With the pictures left out, retype exactly the lines below starting at the line that contains "Extra butter and flour" and ending at the line that contains "a camp oven, billy".

───── Task inputs

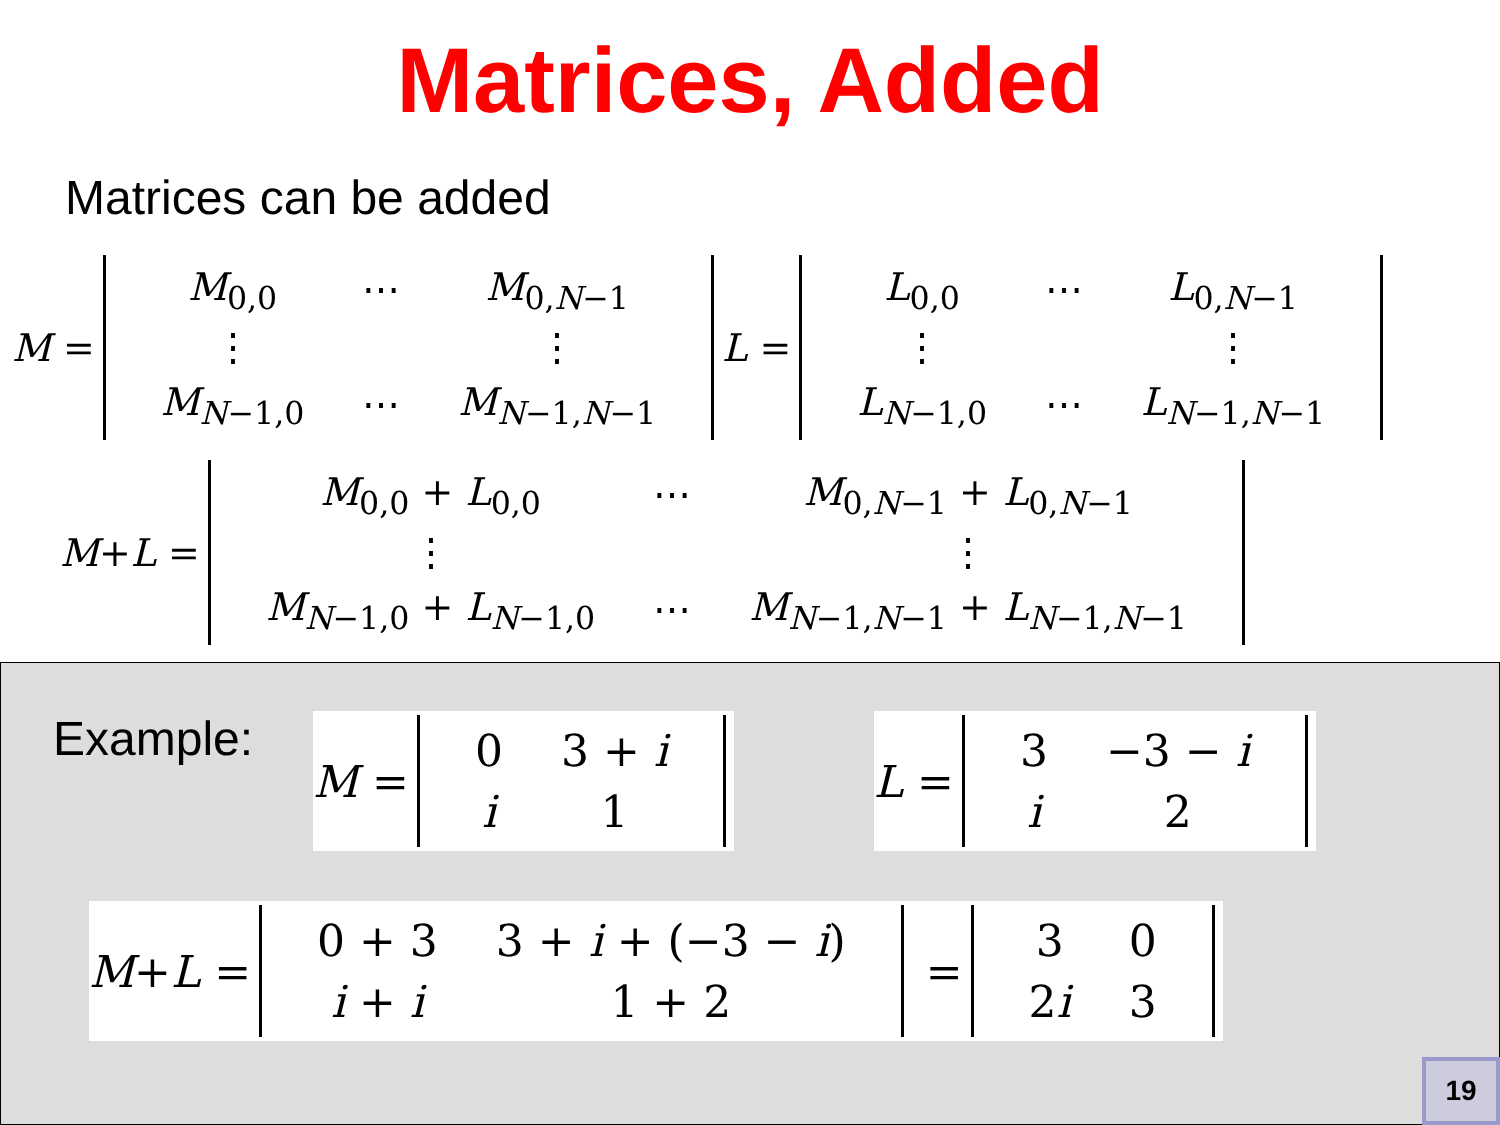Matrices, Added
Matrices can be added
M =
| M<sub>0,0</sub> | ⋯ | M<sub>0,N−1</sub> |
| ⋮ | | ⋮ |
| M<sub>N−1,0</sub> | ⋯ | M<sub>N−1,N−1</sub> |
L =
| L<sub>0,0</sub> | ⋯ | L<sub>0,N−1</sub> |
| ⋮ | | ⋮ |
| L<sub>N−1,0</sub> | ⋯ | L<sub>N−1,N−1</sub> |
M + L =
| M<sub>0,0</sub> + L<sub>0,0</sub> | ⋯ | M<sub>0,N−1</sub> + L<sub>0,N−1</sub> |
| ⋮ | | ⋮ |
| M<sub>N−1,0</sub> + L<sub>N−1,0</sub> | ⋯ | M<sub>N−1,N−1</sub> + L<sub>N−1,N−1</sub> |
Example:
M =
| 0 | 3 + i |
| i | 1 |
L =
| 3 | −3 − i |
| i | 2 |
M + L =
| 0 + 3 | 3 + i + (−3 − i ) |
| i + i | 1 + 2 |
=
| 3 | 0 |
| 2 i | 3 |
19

──────────
───── Task inputs

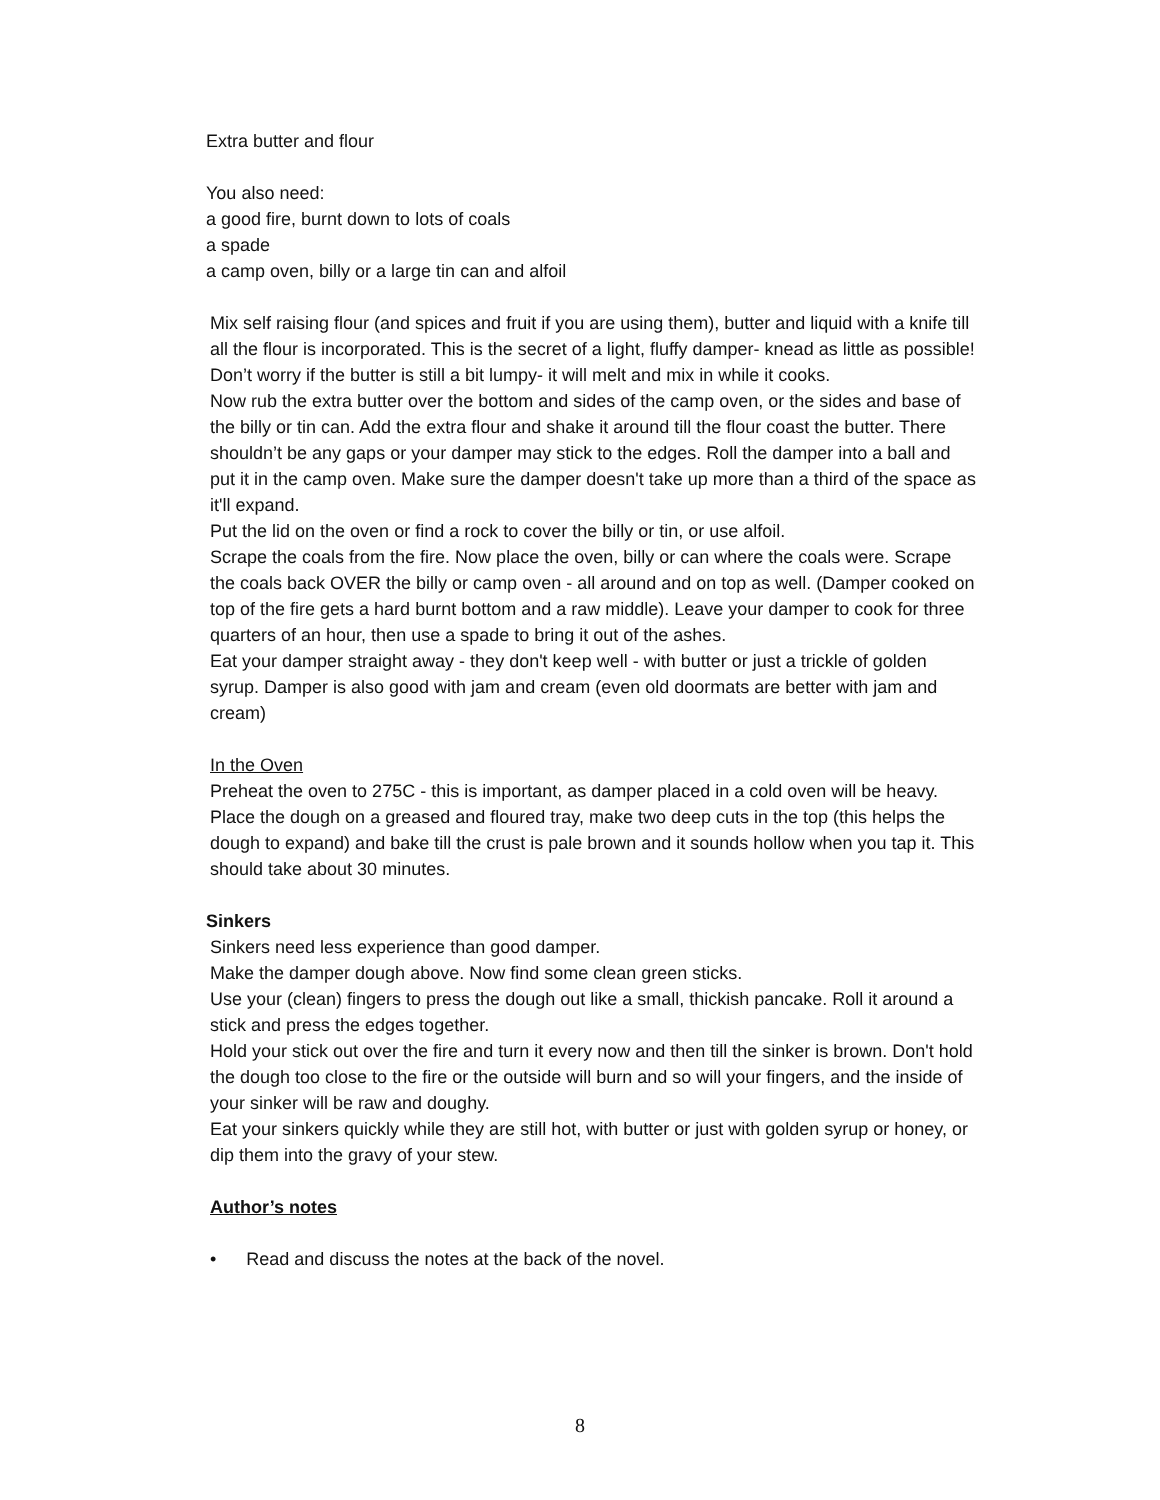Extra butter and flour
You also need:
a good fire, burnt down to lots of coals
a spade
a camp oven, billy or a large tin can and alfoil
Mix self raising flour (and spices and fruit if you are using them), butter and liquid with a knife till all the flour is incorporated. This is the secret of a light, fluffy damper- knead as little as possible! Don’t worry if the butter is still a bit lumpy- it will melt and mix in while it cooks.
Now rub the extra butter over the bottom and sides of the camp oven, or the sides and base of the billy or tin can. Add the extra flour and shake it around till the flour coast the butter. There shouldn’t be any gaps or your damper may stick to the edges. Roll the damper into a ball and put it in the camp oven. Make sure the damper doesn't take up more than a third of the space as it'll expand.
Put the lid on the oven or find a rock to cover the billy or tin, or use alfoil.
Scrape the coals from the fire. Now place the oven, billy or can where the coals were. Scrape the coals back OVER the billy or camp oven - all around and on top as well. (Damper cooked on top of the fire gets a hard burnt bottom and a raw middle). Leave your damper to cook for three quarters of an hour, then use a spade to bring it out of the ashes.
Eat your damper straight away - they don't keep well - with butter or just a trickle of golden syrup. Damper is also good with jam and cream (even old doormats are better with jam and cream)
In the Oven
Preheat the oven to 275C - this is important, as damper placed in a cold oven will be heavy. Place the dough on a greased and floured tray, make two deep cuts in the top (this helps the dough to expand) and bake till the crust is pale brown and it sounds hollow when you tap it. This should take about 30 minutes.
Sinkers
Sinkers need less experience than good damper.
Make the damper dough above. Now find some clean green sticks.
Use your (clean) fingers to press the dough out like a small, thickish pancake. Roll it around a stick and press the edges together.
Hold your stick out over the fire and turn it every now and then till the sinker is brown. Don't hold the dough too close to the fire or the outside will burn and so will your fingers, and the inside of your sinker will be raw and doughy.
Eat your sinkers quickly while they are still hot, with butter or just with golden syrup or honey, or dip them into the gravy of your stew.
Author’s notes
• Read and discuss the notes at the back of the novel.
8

──────────

- [Response to the task]
Extra butter and flour
You also need:
a good fire, burnt down to lots of coals
a spade
a camp oven, billy or a large tin can and alfoil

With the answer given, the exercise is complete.